BEGIN Reading text

Solved: Re: Windows 10 PCs Not Able To Access The Internet Dns Issue

moman62 · ‎10-12-2018

I am using a Cisco 2811 router and a Cisco 3750g switch. I have configure router for dhcp and nat/pat. My pc's were able to receive IP Addresses but cannot access the internet. I have setup the default route, Standard ACL, and overload which seem to be working on the router side.

My issue is that the PC's were able to access the internet prior to yesterday when this all started happening. I contacted my ISP and they checked/verified my static ip's dns, rebooted the internet router and informed me that the packets are being sent but not reaching. I can ping my gateway but not dns?

moman62 · ‎10-14-2018

After spending all day on this issue, I checked my ACL and saw that I had NAT overload pointing to my Inside address instead of my Outside address. Once I made the change did a shutdown on int fa0/0 and fa0/1 and then did a no-shut on each all started working.

Thanks for your help and patience.

View solution in original post

Alex Pfeil · ‎10-12-2018

Please post configuration on router. DNS is public IP?

END Reading text
BEGIN Data extract

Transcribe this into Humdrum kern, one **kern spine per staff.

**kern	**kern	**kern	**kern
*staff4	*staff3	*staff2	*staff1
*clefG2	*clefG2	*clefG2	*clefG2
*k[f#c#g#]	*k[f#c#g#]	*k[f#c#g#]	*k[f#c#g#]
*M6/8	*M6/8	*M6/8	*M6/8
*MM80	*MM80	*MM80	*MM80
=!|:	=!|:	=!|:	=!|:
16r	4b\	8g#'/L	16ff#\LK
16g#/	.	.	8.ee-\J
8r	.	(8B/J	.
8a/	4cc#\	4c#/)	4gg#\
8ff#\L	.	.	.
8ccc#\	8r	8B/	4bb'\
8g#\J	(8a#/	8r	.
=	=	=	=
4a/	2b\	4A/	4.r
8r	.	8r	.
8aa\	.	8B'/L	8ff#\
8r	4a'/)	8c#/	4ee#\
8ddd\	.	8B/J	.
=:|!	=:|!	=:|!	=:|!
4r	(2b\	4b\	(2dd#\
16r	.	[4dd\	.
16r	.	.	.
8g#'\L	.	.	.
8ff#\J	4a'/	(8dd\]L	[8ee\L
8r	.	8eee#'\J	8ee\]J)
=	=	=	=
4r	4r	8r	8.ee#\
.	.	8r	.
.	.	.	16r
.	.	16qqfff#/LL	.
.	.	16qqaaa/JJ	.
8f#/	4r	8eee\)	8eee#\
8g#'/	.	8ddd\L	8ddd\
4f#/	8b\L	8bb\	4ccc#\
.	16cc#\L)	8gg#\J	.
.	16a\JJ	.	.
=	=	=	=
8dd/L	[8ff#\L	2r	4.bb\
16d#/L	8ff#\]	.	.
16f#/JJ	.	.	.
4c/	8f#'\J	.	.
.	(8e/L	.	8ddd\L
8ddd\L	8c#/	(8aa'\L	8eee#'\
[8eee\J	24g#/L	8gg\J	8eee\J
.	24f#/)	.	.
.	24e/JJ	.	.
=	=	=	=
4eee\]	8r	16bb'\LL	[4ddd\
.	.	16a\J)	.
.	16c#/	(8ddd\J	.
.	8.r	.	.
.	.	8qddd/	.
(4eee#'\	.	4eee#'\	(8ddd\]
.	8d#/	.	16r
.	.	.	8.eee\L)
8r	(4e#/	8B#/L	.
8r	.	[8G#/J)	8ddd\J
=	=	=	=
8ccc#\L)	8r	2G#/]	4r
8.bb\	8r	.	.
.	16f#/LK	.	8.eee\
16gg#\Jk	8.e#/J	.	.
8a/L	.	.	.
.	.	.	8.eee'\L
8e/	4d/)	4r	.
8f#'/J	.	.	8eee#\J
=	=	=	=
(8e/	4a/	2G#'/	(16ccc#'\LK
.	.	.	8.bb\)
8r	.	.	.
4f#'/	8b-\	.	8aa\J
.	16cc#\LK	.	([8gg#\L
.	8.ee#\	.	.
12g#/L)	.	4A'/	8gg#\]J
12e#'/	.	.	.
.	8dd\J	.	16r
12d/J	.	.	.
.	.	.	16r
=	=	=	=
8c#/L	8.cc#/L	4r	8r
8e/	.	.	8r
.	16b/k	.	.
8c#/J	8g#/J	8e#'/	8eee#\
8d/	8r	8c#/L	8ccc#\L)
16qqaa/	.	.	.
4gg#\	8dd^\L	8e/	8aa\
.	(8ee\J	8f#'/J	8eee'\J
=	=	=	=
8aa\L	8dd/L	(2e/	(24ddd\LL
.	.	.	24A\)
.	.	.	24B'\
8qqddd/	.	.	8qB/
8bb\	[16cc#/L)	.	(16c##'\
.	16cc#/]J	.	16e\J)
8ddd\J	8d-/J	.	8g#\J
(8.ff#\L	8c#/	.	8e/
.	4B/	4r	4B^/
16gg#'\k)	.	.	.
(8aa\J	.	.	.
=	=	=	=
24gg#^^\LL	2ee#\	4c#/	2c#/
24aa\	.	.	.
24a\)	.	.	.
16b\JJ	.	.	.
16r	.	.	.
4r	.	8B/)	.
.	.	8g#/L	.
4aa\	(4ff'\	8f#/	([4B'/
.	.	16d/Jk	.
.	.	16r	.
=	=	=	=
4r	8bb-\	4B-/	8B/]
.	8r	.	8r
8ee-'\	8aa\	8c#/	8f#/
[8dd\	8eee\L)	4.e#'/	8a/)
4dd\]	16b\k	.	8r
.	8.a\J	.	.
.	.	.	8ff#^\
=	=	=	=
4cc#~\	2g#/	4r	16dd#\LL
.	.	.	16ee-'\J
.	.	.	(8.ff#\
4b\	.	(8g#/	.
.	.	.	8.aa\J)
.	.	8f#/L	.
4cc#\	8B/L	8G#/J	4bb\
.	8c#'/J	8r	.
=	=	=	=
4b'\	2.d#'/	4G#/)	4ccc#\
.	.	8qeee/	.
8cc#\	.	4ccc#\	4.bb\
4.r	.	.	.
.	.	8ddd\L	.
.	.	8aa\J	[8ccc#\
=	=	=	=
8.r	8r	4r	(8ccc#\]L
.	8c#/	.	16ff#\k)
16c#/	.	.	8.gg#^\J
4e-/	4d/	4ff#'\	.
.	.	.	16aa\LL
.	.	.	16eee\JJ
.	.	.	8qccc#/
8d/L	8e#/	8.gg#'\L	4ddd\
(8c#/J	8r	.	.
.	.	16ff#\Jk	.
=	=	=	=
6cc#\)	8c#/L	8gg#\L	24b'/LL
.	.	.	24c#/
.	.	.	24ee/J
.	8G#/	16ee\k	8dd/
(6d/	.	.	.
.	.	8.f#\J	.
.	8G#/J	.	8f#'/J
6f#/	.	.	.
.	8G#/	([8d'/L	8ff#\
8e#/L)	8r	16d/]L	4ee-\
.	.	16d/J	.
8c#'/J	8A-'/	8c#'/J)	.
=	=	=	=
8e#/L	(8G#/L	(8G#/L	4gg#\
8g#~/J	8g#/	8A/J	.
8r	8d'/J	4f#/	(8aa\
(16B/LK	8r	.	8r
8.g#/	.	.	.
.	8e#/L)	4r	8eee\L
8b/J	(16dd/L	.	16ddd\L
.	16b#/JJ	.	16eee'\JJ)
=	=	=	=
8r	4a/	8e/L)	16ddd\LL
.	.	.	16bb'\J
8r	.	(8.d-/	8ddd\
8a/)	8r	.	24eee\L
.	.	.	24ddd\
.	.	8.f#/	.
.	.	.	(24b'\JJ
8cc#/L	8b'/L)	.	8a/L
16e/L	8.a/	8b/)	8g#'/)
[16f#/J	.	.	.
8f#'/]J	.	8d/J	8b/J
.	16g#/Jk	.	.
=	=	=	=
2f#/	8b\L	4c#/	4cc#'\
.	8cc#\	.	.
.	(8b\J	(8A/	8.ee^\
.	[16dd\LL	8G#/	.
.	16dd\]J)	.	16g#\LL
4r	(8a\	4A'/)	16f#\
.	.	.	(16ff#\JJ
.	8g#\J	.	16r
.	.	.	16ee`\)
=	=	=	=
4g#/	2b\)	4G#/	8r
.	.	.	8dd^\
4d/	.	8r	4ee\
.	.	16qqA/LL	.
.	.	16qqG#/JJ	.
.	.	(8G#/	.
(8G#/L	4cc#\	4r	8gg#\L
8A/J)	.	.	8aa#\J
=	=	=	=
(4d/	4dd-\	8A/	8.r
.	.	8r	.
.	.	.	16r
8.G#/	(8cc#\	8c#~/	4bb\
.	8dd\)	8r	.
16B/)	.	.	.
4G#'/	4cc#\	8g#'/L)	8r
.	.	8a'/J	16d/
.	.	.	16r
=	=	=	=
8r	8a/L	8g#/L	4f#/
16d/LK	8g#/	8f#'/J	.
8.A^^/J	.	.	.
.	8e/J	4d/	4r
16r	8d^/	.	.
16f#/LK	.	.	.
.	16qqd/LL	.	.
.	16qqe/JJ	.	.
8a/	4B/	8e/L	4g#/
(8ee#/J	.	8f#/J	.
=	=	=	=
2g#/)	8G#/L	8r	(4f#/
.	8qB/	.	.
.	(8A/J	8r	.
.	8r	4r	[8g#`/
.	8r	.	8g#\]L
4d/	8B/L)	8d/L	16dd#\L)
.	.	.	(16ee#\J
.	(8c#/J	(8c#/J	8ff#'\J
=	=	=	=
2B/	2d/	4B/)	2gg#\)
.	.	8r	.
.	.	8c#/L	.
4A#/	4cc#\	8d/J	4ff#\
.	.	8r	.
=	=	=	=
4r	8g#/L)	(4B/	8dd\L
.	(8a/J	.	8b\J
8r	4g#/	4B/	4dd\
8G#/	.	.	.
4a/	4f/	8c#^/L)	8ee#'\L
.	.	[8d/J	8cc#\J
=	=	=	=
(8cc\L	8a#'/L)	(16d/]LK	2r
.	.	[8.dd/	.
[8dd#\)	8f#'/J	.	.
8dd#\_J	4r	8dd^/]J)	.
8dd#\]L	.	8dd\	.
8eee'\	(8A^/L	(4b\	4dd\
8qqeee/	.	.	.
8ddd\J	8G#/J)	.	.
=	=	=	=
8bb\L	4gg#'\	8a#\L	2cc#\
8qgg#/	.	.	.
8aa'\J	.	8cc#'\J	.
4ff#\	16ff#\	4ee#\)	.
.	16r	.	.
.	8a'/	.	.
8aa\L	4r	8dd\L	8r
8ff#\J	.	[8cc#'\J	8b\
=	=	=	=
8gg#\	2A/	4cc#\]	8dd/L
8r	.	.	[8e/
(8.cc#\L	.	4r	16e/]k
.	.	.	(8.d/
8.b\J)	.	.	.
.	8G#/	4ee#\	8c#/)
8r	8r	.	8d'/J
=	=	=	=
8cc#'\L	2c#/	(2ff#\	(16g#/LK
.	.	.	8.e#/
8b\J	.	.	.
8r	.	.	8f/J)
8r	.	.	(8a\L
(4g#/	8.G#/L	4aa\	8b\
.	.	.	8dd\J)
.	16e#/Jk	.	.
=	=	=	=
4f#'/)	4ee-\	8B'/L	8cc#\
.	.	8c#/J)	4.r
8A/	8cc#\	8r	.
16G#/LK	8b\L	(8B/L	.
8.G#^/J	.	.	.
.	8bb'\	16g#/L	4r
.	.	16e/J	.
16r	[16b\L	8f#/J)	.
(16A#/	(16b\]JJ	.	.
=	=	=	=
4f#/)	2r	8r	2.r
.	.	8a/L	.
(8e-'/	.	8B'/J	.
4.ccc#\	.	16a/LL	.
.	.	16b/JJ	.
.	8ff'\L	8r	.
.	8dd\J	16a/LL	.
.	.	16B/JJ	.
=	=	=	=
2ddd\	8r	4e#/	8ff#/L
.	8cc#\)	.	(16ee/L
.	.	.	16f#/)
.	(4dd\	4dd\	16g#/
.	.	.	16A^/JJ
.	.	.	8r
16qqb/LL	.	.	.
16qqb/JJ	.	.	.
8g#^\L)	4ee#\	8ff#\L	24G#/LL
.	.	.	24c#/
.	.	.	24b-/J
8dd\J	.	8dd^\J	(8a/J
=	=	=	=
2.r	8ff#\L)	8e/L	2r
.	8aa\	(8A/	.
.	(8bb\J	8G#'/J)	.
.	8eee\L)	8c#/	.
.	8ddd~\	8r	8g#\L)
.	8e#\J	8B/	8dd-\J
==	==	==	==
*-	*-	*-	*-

END Data extract

- Complete the following -
1. In the forum thread on Windows 10 PCs losing internet access, what did the original poster find was causing the problem, and what steps brought the connection back?
2. List everything the first post of the forum thread says was configured or set up on the router.

- Numbered answers -
1. The NAT overload was pointing to the Inside address instead of the Outside address. After correcting it, the poster shut down interfaces fa0/0 and fa0/1 and then did a no-shut on each, and everything started working.

2.
- DHCP
- NAT/PAT
- Default route
- Standard ACL
- Overload